- WHAT THIS TASK INVOLVES -
Leaving out the images, return the data below exactly as it is written.

- SUPPLIED DATA -
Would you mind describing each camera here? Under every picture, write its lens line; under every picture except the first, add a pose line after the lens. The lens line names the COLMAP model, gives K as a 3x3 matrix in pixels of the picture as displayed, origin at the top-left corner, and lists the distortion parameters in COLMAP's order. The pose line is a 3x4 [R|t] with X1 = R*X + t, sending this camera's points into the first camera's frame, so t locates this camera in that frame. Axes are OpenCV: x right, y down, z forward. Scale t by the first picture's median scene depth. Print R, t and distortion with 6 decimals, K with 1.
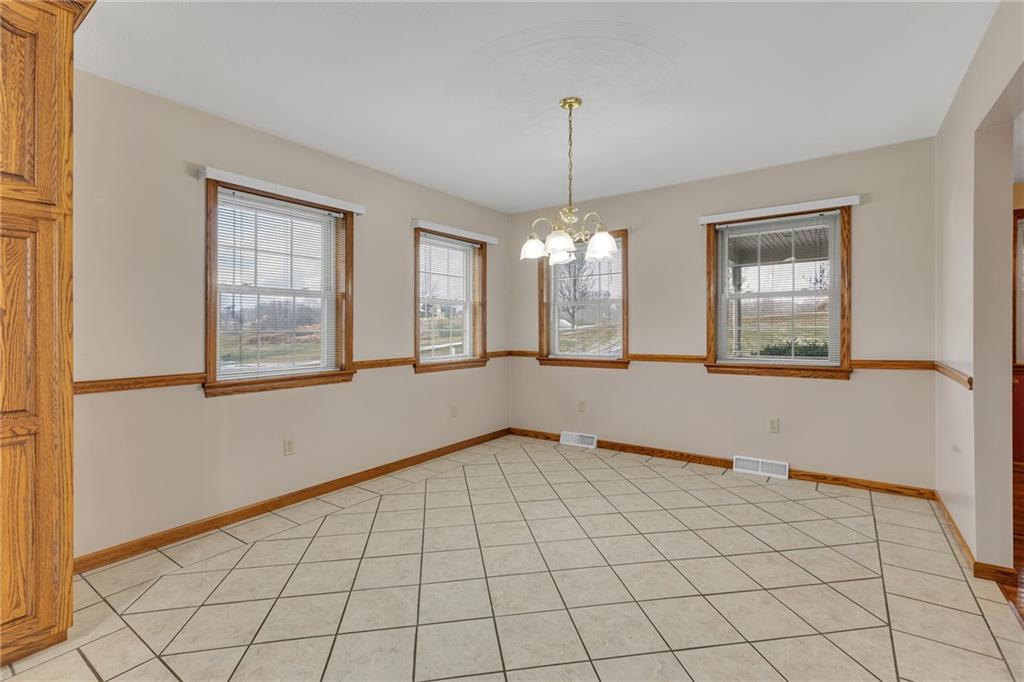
lens RADIAL K [[461.7, 0, 513.4], [0, 461.7, 333.6], [0, 0, 1]] dist [-0.000192, -0.000045]
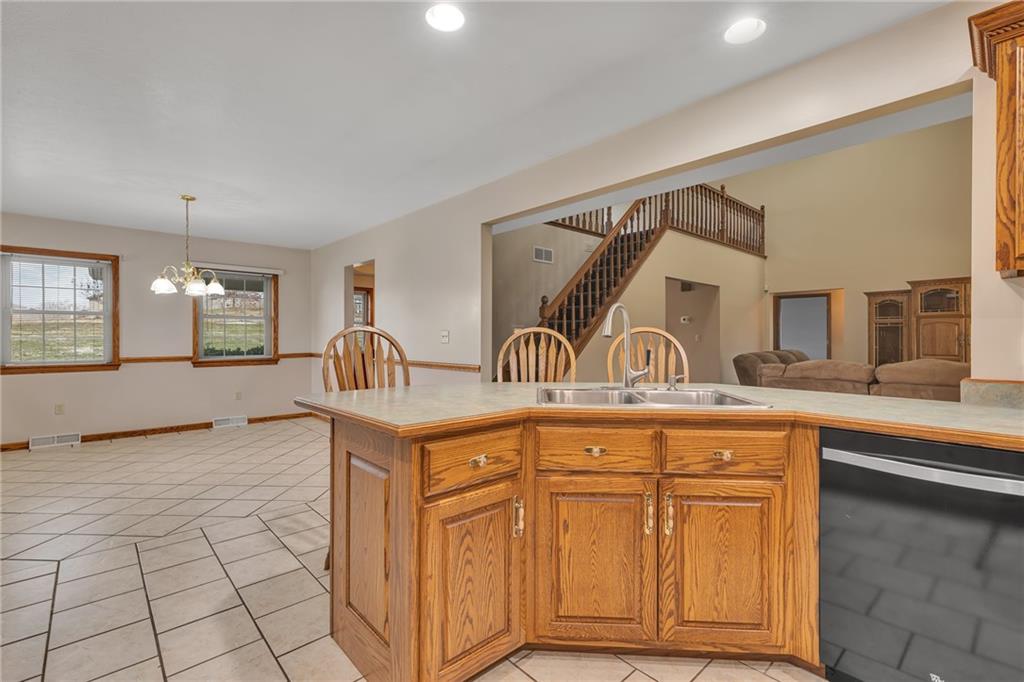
lens RADIAL K [[458.4, 0, 507.4], [0, 458.4, 337.6], [0, 0, 1]] dist [0.003531, 0.000245]
pose [[0.216261, 0.006999, 0.976311, -0.849309], [0.008288, 0.999925, -0.009005, 0.011555], [-0.976300, 0.010039, 0.216187, -0.318470]]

- ANSWER BELOW -
Would you mind describing each camera here? Under every picture, write its lens line; under every picture except the first, add a pose line after the lens. The lens line names the COLMAP model, gives K as a 3x3 matrix in pixels of the picture as displayed, origin at the top-left corner, and lists the distortion parameters in COLMAP's order. The pose line is a 3x4 [R|t] with X1 = R*X + t, sending this camera's points into the first camera's frame, so t locates this camera in that frame. Axes are OpenCV: x right, y down, z forward. Scale t by the first picture's median scene depth. Print R, t and distortion with 6 decimals, K with 1.
lens RADIAL K [[461.7, 0, 513.4], [0, 461.7, 333.6], [0, 0, 1]] dist [-0.000192, -0.000045]
lens RADIAL K [[458.4, 0, 507.4], [0, 458.4, 337.6], [0, 0, 1]] dist [0.003531, 0.000245]
pose [[0.216261, 0.006999, 0.976311, -0.849309], [0.008288, 0.999925, -0.009005, 0.011555], [-0.976300, 0.010039, 0.216187, -0.318470]]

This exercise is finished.